Frequently Asked Questions
GPT-5 Pro vs GPT-5.3 Codex: which model is more cost-effective?
GPT-5.3 Codex is significantly more cost-effective at $14.00 per million tokens output compared to GPT-5 Pro, which costs $120.00 per million tokens output. If budget is a primary concern, GPT-5.3 Codex is the clear choice as it offers similar capabilities at a fraction of the cost.
Is GPT-5 Pro better than GPT-5.3 Codex?
The performance of GPT-5 Pro and GPT-5.3 Codex remains untested, making it difficult to definitively say which model is better. However, given the substantial price difference, with GPT-5.3 Codex being considerably cheaper, it may be the more practical option unless specific, unproven advantages of GPT-5 Pro are required.
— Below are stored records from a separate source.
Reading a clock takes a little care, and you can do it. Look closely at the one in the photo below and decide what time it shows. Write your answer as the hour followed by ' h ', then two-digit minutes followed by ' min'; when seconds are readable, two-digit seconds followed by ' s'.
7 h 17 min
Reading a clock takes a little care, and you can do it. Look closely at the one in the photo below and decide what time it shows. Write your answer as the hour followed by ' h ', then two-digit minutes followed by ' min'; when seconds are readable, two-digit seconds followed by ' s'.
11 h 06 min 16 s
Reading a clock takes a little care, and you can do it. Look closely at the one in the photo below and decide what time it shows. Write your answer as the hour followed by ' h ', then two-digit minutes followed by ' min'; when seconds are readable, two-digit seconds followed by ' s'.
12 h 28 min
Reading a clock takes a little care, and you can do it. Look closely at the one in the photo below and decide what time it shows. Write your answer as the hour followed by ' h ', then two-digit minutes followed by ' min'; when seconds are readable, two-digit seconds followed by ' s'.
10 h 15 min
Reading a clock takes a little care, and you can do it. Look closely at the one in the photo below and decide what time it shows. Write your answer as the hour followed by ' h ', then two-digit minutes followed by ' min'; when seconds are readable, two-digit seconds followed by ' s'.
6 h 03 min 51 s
Which is cheaper, GPT-5 Pro or GPT-5.3 Codex?
GPT-5.3 Codex is cheaper, priced at $14.00 per million tokens output, while GPT-5 Pro is priced at $120.00 per million tokens output. For developers looking to optimize costs, GPT-5.3 Codex provides a more economical alternative.
What are the price differences between GPT-5 Pro and GPT-5.3 Codex?
The price difference between GPT-5 Pro and GPT-5.3 Codex is substantial, with GPT-5 Pro costing $120.00 per million tokens output and GPT-5.3 Codex costing $14.00 per million tokens output. This makes GPT-5.3 Codex nearly 9 times cheaper than GPT-5 Pro.